THE PROBLEM - From the data below, set down exactly the lines between the one holding "للابتكار الهادئ يواكب إيقاع الحياة العصرية" and the one holding "Ky fenomen i sh", inclusive, and no others.
----------------
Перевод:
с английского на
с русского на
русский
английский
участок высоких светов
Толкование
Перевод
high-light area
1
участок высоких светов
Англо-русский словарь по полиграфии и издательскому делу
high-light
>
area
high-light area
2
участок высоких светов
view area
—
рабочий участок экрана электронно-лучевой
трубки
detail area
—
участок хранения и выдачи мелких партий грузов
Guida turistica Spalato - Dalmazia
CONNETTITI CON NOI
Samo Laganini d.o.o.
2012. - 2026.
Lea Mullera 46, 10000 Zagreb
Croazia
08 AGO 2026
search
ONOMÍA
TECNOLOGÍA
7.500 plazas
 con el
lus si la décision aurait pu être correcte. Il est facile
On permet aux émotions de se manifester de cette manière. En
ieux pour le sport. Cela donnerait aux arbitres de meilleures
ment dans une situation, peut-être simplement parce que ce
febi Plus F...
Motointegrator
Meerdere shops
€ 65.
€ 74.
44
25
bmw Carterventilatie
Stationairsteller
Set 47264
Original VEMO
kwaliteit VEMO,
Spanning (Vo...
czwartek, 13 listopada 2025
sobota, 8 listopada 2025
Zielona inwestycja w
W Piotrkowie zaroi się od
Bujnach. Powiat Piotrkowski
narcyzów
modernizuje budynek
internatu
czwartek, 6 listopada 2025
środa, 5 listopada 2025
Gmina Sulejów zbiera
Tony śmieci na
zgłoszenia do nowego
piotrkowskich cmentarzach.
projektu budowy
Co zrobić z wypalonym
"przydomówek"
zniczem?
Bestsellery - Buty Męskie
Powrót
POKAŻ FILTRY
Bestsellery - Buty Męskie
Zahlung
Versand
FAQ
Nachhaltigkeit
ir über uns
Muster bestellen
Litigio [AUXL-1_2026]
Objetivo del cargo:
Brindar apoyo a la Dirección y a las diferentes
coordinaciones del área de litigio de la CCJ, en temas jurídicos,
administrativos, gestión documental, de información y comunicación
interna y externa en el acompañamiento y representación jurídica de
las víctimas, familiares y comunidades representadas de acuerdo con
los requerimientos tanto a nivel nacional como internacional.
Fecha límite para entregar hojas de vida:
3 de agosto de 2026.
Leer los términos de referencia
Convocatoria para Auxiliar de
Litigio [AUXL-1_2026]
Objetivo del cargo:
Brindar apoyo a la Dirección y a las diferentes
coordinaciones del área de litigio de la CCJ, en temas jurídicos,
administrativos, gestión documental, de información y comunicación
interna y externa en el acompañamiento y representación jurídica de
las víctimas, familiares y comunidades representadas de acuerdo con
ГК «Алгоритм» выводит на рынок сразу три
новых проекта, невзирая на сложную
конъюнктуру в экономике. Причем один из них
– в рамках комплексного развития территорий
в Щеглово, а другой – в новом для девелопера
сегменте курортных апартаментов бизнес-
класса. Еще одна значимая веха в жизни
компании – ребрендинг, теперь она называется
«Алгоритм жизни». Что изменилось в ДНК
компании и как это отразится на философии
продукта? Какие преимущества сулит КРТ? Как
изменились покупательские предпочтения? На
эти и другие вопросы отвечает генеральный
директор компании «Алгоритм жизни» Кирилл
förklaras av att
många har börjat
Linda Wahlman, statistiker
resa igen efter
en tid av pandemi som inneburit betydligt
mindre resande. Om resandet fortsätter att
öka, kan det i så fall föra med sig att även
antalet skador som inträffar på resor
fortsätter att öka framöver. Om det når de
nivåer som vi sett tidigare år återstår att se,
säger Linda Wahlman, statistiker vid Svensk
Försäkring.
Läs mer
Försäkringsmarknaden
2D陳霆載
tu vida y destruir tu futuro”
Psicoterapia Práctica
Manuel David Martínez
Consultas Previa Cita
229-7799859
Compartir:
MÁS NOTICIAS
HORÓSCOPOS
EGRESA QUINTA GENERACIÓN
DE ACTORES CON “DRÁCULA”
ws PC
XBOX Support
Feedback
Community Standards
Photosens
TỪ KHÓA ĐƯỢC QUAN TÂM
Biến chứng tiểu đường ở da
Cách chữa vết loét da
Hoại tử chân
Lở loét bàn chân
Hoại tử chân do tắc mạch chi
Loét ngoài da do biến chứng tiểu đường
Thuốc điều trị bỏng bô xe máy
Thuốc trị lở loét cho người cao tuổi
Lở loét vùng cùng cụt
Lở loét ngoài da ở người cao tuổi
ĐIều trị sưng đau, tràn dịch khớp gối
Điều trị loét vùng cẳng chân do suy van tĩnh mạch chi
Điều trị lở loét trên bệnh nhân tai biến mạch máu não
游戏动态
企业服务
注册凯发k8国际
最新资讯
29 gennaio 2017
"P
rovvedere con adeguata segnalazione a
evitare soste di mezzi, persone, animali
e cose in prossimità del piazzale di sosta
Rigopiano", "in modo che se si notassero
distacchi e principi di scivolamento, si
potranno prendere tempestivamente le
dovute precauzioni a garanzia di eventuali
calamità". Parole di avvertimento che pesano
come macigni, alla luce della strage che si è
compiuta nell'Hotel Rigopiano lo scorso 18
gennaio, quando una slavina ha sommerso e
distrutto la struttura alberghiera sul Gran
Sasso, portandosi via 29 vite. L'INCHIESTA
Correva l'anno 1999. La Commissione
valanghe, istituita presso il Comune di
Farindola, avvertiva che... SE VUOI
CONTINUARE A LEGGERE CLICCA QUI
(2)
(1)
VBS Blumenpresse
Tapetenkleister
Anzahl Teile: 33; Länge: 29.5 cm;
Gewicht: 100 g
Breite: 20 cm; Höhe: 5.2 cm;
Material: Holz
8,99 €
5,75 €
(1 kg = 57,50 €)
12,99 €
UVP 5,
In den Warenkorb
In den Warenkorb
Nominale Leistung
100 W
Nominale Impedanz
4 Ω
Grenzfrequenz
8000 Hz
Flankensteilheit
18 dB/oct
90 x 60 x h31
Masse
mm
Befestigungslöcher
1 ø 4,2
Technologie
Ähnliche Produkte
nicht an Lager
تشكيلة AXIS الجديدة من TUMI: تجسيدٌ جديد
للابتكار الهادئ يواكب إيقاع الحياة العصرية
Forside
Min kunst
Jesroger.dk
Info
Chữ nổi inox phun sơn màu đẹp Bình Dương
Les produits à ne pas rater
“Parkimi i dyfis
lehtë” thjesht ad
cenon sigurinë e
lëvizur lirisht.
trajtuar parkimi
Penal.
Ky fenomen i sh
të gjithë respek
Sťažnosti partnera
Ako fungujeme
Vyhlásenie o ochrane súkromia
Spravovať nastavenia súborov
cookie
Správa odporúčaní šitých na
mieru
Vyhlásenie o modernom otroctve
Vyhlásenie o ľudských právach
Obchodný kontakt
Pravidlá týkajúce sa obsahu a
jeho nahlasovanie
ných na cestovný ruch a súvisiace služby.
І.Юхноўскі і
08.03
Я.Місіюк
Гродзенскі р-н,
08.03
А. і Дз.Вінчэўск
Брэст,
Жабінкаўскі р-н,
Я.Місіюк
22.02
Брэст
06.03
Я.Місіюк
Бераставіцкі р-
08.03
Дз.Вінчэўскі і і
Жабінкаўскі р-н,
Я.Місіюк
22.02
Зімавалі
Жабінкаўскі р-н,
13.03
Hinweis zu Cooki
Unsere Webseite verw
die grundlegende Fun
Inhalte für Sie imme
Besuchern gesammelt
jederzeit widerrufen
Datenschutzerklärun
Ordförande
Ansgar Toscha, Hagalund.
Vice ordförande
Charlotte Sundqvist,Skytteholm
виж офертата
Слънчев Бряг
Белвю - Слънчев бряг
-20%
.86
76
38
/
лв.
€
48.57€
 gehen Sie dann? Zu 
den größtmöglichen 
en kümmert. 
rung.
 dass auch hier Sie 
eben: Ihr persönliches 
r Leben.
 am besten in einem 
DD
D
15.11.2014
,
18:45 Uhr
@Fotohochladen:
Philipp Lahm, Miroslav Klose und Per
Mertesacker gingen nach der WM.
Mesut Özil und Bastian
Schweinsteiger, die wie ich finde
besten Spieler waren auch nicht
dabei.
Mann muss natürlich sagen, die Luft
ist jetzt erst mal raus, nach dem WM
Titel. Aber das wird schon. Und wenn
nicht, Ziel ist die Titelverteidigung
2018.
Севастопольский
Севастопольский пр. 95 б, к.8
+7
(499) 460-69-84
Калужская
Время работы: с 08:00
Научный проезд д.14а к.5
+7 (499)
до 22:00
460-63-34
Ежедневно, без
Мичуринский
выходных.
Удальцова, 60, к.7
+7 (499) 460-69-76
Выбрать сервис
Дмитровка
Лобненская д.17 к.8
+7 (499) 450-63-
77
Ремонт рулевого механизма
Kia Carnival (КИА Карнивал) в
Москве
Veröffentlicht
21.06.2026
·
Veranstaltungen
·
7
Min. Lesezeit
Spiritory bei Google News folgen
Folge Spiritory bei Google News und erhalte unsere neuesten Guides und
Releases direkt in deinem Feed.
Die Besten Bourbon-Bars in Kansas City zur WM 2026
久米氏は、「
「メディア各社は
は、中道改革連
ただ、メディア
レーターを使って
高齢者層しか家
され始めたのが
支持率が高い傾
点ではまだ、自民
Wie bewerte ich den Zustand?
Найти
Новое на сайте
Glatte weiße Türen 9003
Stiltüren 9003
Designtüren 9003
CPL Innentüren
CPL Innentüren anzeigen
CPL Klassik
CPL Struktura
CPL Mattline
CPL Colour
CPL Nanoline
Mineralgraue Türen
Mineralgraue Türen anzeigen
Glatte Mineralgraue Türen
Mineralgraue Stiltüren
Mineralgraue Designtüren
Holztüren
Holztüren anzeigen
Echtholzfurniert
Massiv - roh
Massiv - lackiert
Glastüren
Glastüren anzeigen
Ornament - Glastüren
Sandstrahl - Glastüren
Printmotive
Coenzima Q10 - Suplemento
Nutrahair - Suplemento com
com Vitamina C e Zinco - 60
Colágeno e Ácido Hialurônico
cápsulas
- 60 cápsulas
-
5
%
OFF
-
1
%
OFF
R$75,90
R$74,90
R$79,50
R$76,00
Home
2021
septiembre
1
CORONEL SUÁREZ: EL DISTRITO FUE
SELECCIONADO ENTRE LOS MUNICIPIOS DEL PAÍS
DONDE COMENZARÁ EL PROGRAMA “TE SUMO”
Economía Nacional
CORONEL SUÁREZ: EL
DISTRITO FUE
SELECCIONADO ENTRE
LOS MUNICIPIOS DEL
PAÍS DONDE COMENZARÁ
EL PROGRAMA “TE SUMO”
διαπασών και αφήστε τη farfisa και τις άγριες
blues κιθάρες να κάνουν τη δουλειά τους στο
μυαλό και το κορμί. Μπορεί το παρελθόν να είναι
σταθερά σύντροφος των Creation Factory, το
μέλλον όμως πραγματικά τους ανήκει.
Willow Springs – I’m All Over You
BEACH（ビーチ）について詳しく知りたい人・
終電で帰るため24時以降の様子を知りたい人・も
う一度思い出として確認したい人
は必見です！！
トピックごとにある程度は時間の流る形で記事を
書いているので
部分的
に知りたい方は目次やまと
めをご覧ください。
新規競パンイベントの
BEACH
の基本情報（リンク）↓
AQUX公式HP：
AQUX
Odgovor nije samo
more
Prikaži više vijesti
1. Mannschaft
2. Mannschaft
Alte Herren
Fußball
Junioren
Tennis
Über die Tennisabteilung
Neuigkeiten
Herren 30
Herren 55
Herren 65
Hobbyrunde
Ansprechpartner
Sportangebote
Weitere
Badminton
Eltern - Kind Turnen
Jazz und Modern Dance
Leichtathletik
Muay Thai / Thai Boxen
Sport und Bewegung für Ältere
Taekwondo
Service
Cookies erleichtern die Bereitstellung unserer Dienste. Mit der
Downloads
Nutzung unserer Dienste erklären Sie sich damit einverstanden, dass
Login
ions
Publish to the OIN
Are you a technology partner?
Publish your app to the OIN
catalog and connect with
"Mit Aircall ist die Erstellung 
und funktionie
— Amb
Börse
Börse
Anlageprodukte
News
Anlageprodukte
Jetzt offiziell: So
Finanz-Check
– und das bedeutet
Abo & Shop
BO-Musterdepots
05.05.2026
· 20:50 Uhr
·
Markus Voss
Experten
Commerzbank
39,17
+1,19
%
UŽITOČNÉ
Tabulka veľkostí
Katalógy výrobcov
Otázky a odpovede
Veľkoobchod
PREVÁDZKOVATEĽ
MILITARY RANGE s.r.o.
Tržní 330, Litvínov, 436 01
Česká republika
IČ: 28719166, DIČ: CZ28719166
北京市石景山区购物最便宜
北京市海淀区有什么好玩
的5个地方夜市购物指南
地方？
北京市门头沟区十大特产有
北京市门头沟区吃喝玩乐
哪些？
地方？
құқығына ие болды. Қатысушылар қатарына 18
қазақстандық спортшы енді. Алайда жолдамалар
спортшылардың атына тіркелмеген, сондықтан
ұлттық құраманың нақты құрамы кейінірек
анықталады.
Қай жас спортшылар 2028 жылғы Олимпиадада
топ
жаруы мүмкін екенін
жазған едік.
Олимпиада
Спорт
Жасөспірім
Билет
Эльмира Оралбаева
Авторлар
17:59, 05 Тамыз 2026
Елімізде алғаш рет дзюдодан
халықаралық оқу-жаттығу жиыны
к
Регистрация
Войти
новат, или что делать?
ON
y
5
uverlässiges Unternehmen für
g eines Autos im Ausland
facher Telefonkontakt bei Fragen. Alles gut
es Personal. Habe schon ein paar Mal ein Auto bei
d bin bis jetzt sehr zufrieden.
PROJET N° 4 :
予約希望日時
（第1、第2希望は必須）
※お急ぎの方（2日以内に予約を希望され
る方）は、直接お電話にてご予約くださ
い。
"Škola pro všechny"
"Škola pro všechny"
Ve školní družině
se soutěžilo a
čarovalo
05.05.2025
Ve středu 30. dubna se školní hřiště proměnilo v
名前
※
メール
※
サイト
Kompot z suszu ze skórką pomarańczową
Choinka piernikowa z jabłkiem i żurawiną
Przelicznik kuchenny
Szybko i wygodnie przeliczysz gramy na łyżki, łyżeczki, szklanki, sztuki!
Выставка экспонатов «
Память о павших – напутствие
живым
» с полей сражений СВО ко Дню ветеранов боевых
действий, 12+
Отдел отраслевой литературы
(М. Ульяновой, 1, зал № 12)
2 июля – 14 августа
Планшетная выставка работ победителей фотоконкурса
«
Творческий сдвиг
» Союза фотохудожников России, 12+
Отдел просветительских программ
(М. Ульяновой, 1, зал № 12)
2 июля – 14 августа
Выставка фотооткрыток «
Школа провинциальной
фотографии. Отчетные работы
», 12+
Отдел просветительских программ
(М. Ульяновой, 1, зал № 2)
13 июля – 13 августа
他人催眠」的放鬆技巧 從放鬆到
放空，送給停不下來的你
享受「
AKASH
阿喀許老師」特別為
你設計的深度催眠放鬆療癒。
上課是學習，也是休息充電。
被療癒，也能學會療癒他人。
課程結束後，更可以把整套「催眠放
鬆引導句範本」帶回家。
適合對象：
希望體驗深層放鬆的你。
----------------
EXERCISE ANSWER -
للابتكار الهادئ يواكب إيقاع الحياة العصرية
Forside
Min kunst
Jesroger.dk
Info
Chữ nổi inox phun sơn màu đẹp Bình Dương
Les produits à ne pas rater
“Parkimi i dyfis
lehtë” thjesht ad
cenon sigurinë e
lëvizur lirisht.
trajtuar parkimi
Penal.
Ky fenomen i sh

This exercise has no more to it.